BEGIN Material supplied

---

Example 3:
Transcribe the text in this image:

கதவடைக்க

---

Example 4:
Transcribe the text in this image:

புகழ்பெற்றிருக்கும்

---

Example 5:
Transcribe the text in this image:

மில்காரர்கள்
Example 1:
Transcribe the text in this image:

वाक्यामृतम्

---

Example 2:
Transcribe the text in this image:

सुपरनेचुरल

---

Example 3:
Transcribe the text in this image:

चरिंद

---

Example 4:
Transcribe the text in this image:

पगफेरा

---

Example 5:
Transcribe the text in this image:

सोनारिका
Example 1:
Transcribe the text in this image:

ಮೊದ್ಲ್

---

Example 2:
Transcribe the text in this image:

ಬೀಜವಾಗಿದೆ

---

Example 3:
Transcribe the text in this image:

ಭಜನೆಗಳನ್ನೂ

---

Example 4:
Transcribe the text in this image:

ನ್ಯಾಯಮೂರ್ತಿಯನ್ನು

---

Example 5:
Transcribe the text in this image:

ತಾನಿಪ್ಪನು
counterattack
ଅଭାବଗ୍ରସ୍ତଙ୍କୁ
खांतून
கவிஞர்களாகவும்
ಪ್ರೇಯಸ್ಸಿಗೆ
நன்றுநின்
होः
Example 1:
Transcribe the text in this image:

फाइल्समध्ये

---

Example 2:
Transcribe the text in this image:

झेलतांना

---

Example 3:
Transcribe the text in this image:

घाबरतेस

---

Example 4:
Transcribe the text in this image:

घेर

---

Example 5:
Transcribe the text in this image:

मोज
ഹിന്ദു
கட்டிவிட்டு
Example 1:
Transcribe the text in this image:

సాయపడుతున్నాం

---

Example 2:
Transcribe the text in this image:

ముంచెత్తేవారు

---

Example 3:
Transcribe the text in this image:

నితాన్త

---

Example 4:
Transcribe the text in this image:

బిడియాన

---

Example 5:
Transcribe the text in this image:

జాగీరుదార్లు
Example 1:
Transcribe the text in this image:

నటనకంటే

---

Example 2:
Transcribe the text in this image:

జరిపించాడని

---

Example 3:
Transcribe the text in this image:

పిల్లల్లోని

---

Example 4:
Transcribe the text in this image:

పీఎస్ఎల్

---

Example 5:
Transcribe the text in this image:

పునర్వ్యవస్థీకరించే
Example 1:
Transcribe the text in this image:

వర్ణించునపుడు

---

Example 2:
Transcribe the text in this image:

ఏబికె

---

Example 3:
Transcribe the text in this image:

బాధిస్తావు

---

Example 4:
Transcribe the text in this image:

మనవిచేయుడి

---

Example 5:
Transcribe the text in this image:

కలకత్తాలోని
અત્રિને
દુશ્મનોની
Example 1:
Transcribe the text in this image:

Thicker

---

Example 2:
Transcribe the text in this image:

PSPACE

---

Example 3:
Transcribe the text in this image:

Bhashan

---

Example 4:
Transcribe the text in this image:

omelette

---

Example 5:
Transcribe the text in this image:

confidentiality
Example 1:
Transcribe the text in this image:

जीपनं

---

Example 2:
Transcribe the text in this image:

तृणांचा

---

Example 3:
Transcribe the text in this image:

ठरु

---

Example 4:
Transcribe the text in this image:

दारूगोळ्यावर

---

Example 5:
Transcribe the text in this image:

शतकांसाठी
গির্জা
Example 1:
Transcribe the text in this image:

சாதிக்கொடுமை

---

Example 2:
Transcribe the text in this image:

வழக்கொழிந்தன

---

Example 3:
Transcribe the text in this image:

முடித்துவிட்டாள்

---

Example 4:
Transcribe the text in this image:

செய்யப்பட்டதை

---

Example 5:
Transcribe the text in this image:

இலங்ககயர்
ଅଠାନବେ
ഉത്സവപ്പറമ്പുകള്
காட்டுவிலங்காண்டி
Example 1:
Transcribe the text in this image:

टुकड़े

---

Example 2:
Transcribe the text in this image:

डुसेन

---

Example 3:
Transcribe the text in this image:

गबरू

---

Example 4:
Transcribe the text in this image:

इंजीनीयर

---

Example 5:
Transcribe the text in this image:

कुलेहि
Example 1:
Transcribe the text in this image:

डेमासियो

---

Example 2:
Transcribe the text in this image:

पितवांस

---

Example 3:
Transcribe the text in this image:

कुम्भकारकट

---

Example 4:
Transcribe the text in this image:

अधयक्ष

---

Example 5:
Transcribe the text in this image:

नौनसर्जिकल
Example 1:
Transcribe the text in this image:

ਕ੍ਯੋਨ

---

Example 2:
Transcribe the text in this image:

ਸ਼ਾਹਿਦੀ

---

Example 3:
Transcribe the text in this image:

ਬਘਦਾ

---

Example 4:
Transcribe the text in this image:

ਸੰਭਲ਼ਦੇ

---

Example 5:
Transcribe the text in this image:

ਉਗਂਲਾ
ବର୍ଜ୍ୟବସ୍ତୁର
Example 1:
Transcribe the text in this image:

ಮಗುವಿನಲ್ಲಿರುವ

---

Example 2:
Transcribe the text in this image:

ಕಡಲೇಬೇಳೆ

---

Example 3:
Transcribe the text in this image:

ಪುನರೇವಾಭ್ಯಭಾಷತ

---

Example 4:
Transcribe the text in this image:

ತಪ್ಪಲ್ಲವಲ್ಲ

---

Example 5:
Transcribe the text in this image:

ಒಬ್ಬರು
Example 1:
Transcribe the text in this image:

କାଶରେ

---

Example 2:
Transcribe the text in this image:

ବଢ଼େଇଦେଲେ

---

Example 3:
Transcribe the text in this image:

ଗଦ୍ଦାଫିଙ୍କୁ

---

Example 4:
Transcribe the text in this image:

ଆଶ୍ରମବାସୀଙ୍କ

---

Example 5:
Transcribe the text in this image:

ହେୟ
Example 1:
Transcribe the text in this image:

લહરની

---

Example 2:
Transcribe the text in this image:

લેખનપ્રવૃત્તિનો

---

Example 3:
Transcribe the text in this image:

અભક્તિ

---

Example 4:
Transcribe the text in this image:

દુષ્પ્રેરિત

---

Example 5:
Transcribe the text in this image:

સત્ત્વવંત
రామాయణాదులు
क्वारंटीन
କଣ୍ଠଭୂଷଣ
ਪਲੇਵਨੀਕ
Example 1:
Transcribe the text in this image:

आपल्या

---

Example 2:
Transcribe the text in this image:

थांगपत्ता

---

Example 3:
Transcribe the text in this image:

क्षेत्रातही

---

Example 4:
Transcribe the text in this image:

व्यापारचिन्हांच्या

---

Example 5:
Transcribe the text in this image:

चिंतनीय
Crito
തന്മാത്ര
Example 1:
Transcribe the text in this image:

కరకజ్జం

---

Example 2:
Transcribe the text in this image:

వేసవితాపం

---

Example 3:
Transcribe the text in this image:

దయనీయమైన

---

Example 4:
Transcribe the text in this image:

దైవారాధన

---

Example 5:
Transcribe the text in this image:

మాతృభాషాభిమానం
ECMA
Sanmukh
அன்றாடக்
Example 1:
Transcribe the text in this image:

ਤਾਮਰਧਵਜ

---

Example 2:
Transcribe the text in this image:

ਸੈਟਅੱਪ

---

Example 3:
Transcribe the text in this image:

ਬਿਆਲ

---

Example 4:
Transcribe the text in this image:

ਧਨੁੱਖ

END Material supplied

● **Try it**:
An exact transcription of all the records is required.

● **Exercise answer**:
---

Example 3:
Transcribe the text in this image:

கதவடைக்க

---

Example 4:
Transcribe the text in this image:

புகழ்பெற்றிருக்கும்

---

Example 5:
Transcribe the text in this image:

மில்காரர்கள்
Example 1:
Transcribe the text in this image:

वाक्यामृतम्

---

Example 2:
Transcribe the text in this image:

सुपरनेचुरल

---

Example 3:
Transcribe the text in this image:

चरिंद

---

Example 4:
Transcribe the text in this image:

पगफेरा

---

Example 5:
Transcribe the text in this image:

सोनारिका
Example 1:
Transcribe the text in this image:

ಮೊದ್ಲ್

---

Example 2:
Transcribe the text in this image:

ಬೀಜವಾಗಿದೆ

---

Example 3:
Transcribe the text in this image:

ಭಜನೆಗಳನ್ನೂ

---

Example 4:
Transcribe the text in this image:

ನ್ಯಾಯಮೂರ್ತಿಯನ್ನು

---

Example 5:
Transcribe the text in this image:

ತಾನಿಪ್ಪನು
counterattack
ଅଭାବଗ୍ରସ୍ତଙ୍କୁ
खांतून
கவிஞர்களாகவும்
ಪ್ರೇಯಸ್ಸಿಗೆ
நன்றுநின்
होः
Example 1:
Transcribe the text in this image:

फाइल्समध्ये

---

Example 2:
Transcribe the text in this image:

झेलतांना

---

Example 3:
Transcribe the text in this image:

घाबरतेस

---

Example 4:
Transcribe the text in this image:

घेर

---

Example 5:
Transcribe the text in this image:

मोज
ഹിന്ദു
கட்டிவிட்டு
Example 1:
Transcribe the text in this image:

సాయపడుతున్నాం

---

Example 2:
Transcribe the text in this image:

ముంచెత్తేవారు

---

Example 3:
Transcribe the text in this image:

నితాన్త

---

Example 4:
Transcribe the text in this image:

బిడియాన

---

Example 5:
Transcribe the text in this image:

జాగీరుదార్లు
Example 1:
Transcribe the text in this image:

నటనకంటే

---

Example 2:
Transcribe the text in this image:

జరిపించాడని

---

Example 3:
Transcribe the text in this image:

పిల్లల్లోని

---

Example 4:
Transcribe the text in this image:

పీఎస్ఎల్

---

Example 5:
Transcribe the text in this image:

పునర్వ్యవస్థీకరించే
Example 1:
Transcribe the text in this image:

వర్ణించునపుడు

---

Example 2:
Transcribe the text in this image:

ఏబికె

---

Example 3:
Transcribe the text in this image:

బాధిస్తావు

---

Example 4:
Transcribe the text in this image:

మనవిచేయుడి

---

Example 5:
Transcribe the text in this image:

కలకత్తాలోని
અત્રિને
દુશ્મનોની
Example 1:
Transcribe the text in this image:

Thicker

---

Example 2:
Transcribe the text in this image:

PSPACE

---

Example 3:
Transcribe the text in this image:

Bhashan

---

Example 4:
Transcribe the text in this image:

omelette

---

Example 5:
Transcribe the text in this image:

confidentiality
Example 1:
Transcribe the text in this image:

जीपनं

---

Example 2:
Transcribe the text in this image:

तृणांचा

---

Example 3:
Transcribe the text in this image:

ठरु

---

Example 4:
Transcribe the text in this image:

दारूगोळ्यावर

---

Example 5:
Transcribe the text in this image:

शतकांसाठी
গির্জা
Example 1:
Transcribe the text in this image:

சாதிக்கொடுமை

---

Example 2:
Transcribe the text in this image:

வழக்கொழிந்தன

---

Example 3:
Transcribe the text in this image:

முடித்துவிட்டாள்

---

Example 4:
Transcribe the text in this image:

செய்யப்பட்டதை

---

Example 5:
Transcribe the text in this image:

இலங்ககயர்
ଅଠାନବେ
ഉത്സവപ്പറമ്പുകള്
காட்டுவிலங்காண்டி
Example 1:
Transcribe the text in this image:

टुकड़े

---

Example 2:
Transcribe the text in this image:

डुसेन

---

Example 3:
Transcribe the text in this image:

गबरू

---

Example 4:
Transcribe the text in this image:

इंजीनीयर

---

Example 5:
Transcribe the text in this image:

कुलेहि
Example 1:
Transcribe the text in this image:

डेमासियो

---

Example 2:
Transcribe the text in this image:

पितवांस

---

Example 3:
Transcribe the text in this image:

कुम्भकारकट

---

Example 4:
Transcribe the text in this image:

अधयक्ष

---

Example 5:
Transcribe the text in this image:

नौनसर्जिकल
Example 1:
Transcribe the text in this image:

ਕ੍ਯੋਨ

---

Example 2:
Transcribe the text in this image:

ਸ਼ਾਹਿਦੀ

---

Example 3:
Transcribe the text in this image:

ਬਘਦਾ

---

Example 4:
Transcribe the text in this image:

ਸੰਭਲ਼ਦੇ

---

Example 5:
Transcribe the text in this image:

ਉਗਂਲਾ
ବର୍ଜ୍ୟବସ୍ତୁର
Example 1:
Transcribe the text in this image:

ಮಗುವಿನಲ್ಲಿರುವ

---

Example 2:
Transcribe the text in this image:

ಕಡಲೇಬೇಳೆ

---

Example 3:
Transcribe the text in this image:

ಪುನರೇವಾಭ್ಯಭಾಷತ

---

Example 4:
Transcribe the text in this image:

ತಪ್ಪಲ್ಲವಲ್ಲ

---

Example 5:
Transcribe the text in this image:

ಒಬ್ಬರು
Example 1:
Transcribe the text in this image:

କାଶରେ

---

Example 2:
Transcribe the text in this image:

ବଢ଼େଇଦେଲେ

---

Example 3:
Transcribe the text in this image:

ଗଦ୍ଦାଫିଙ୍କୁ

---

Example 4:
Transcribe the text in this image:

ଆଶ୍ରମବାସୀଙ୍କ

---

Example 5:
Transcribe the text in this image:

ହେୟ
Example 1:
Transcribe the text in this image:

લહરની

---

Example 2:
Transcribe the text in this image:

લેખનપ્રવૃત્તિનો

---

Example 3:
Transcribe the text in this image:

અભક્તિ

---

Example 4:
Transcribe the text in this image:

દુષ્પ્રેરિત

---

Example 5:
Transcribe the text in this image:

સત્ત્વવંત
రామాయణాదులు
क्वारंटीन
କଣ୍ଠଭୂଷଣ
ਪਲੇਵਨੀਕ
Example 1:
Transcribe the text in this image:

आपल्या

---

Example 2:
Transcribe the text in this image:

थांगपत्ता

---

Example 3:
Transcribe the text in this image:

क्षेत्रातही

---

Example 4:
Transcribe the text in this image:

व्यापारचिन्हांच्या

---

Example 5:
Transcribe the text in this image:

चिंतनीय
Crito
തന്മാത്ര
Example 1:
Transcribe the text in this image:

కరకజ్జం

---

Example 2:
Transcribe the text in this image:

వేసవితాపం

---

Example 3:
Transcribe the text in this image:

దయనీయమైన

---

Example 4:
Transcribe the text in this image:

దైవారాధన

---

Example 5:
Transcribe the text in this image:

మాతృభాషాభిమానం
ECMA
Sanmukh
அன்றாடக்
Example 1:
Transcribe the text in this image:

ਤਾਮਰਧਵਜ

---

Example 2:
Transcribe the text in this image:

ਸੈਟਅੱਪ

---

Example 3:
Transcribe the text in this image:

ਬਿਆਲ

---

Example 4:
Transcribe the text in this image:

ਧਨੁੱਖ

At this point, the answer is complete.